Care should be taken if labetalol is used concomitantly with calcium channel antagonists of the verapamil type.
**Risk of Anaphylactic Reaction:**While taking beta-blockers, patients with a history of severe anaphylactic reaction to a variety of allergens may be more reactive to repeated challenge, either accidental, diagnostic, or therapeutic. Such patients may be unresponsive to the usual doses of epinephrine used to treat allergic reaction.
Drug/Laboratory Test Interactions
The presence of labetalol metabolites in the urine may result in falsely elevated levels of urinary catecholamines, metanephrine, normetanephrine, and vanillylmandelic acid when measured by fluorimetric or photometric methods. In screening patients suspected of having a pheochromocytoma and being treated with labetalol HCl, a specific method, such as a high performance liquid chromatographic assay with solid phase extraction (e.g., J Chromatogr 385:241,1987) should be employed in determining levels of catecholamines.
Labetalol HCl has also been reported to produce a false-positive test for amphetamine when screening urine for the presence of drugs using the commercially available assay methods Toxi-Lab A® (thin-layer chromatographic assay) and Emit-d.a.u.® (radioenzymatic assay). When patients being treated with labetalol have a positive urine test for amphetamine using these techniques, confirmation should be made by using more specific methods, such as a gas chromatographic-mass spectrometer technique.
Carcinogenesis, Mutagenesis, Impairment of Fertility
Long-term oral dosing studies with labetalol HCl for 18 months in mice and for 2 years in rats showed no evidence of carcinogenesis. Studies with labetalol HCl, using dominant lethal assays in rats and mice, and exposing microorganisms according to modified Ames tests, showed no evidence of mutagenesis.
Pregnancy:
Teratogenic Effects:
Pregnancy Category C:
Teratogenic studies have been performed with labetalol in rats and rabbits at oral doses up to approximately six and four times the maximum recommended human dose (MRHD), respectively. No reproducible evidence of fetal malformations was observed.
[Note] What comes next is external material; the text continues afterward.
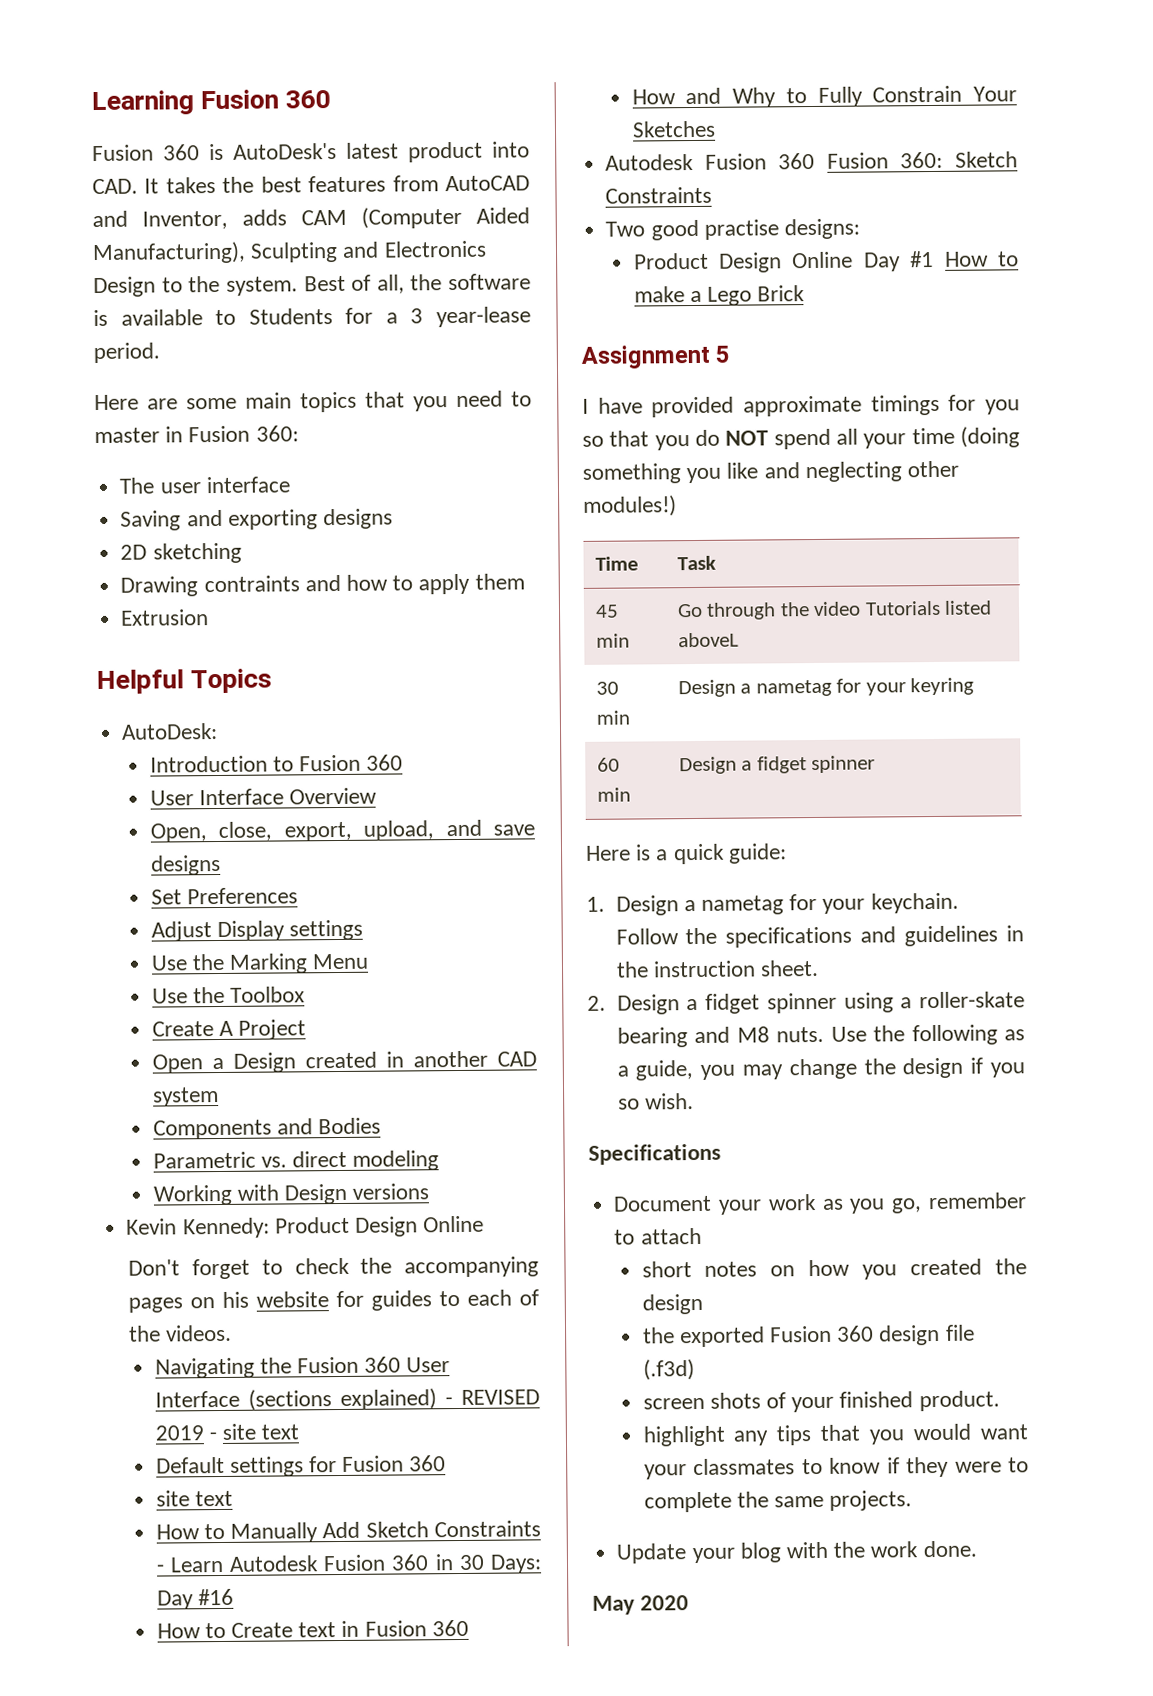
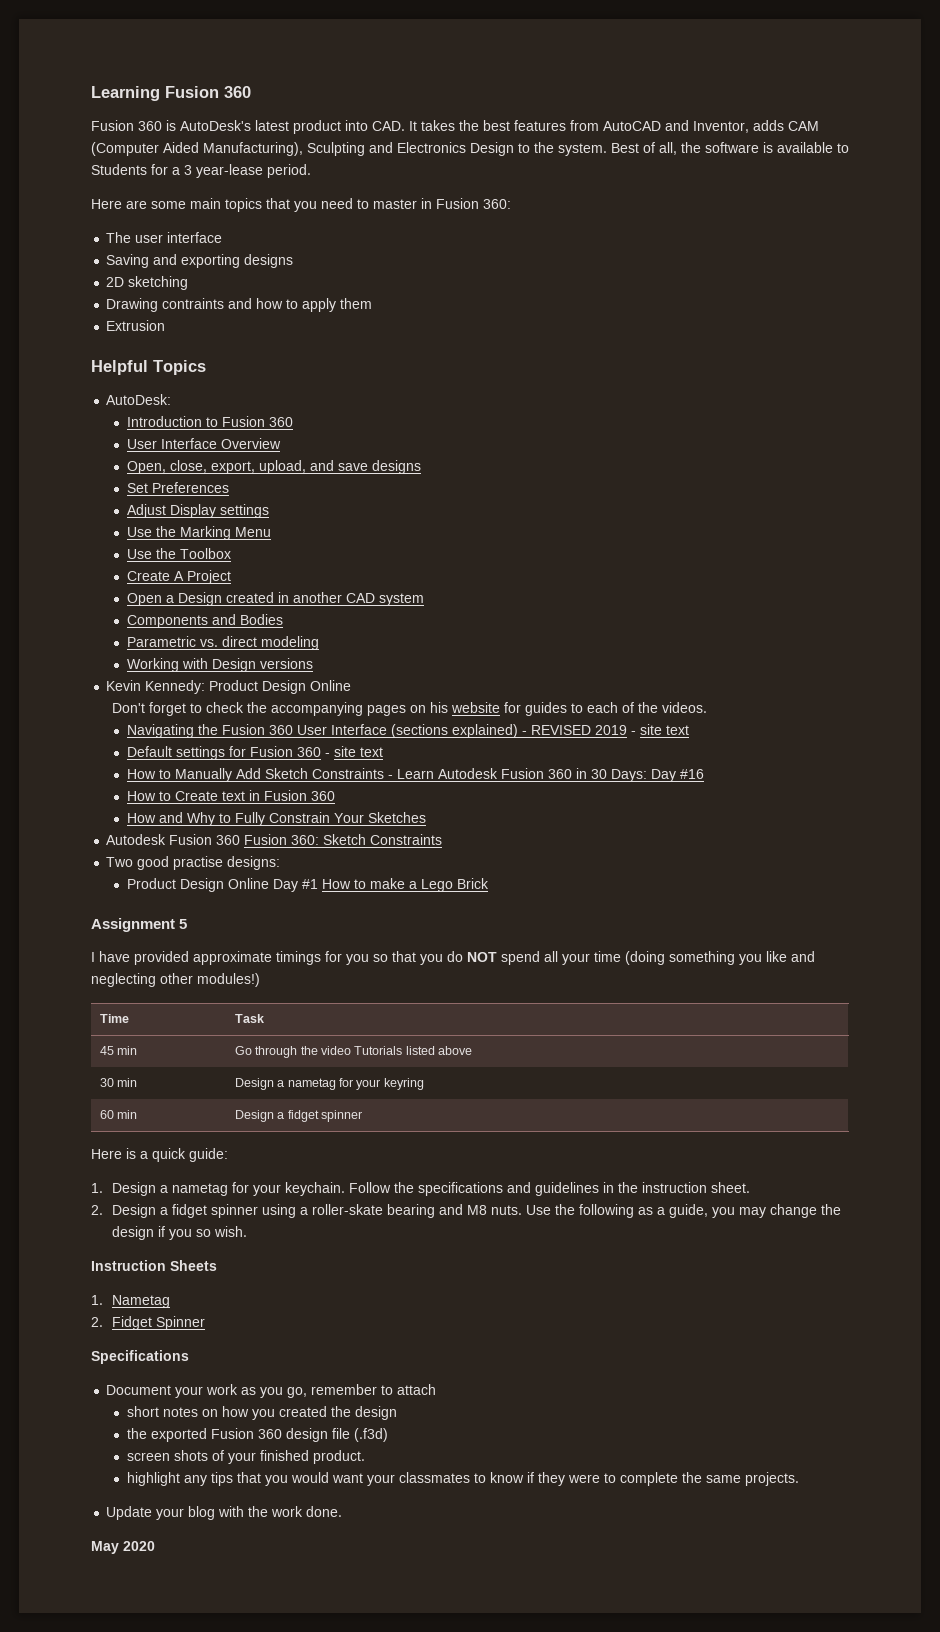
(447, 1463) // -> [325,753,331,757] -
[677,632,739,648] aboveL -> [438,1046,473,1055] above
(694, 1101) none -> [91,1260,217,1271] [91,1295,170,1308] [91,1316,205,1330] // Instruction Sheets // 1. Nametag // 2. Fidget Spinner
Increased fetal resorptions were seen in both species at doses approximately the MRHD. A teratology study performed with labetalol in rabbits at IV doses up to 1.7 times the MRHD revealed no evidence of drug-related harm to the fetus. There are no adequate and well-controlled studies in pregnant women. Labetalol should be used during pregnancy only if the potential benefit justifies the potential risk to the fetus.
Nonteratogenic Effects
Hypotension, bradycardia, hypoglycemia, and respiratory depression have been reported in infants of mothers who were treated with labetalol HCl for hypertension during pregnancy. Oral administration of labetalol to rats during late gestation through weaning at doses of two to four times the MRHD caused a decrease in neonatal survival.
Labor and Delivery
Labetalol HCl given to pregnant women with hypertension did not appear to affect the usual course of labor and delivery.
Nursing Mothers
Small amounts of labetalol (approximately 0.004% of the maternal dose) are excreted in human milk. Caution should be exercised when labetalol HCl tablets are administered to a nursing woman.
Pediatric Use
Safety and effectiveness in pediatric patients have not been established.
**Elderly Patients:**As in the general population, some elderly patients (60 years of age and older) have experienced orthostatic hypotension, dizziness, or lightheadedness during treatment with labetalol. Because elderly patients are generally more likely than younger patients to experience orthostatic symptoms, they should be cautioned about the possibility of such side effects during treatment with labetalol.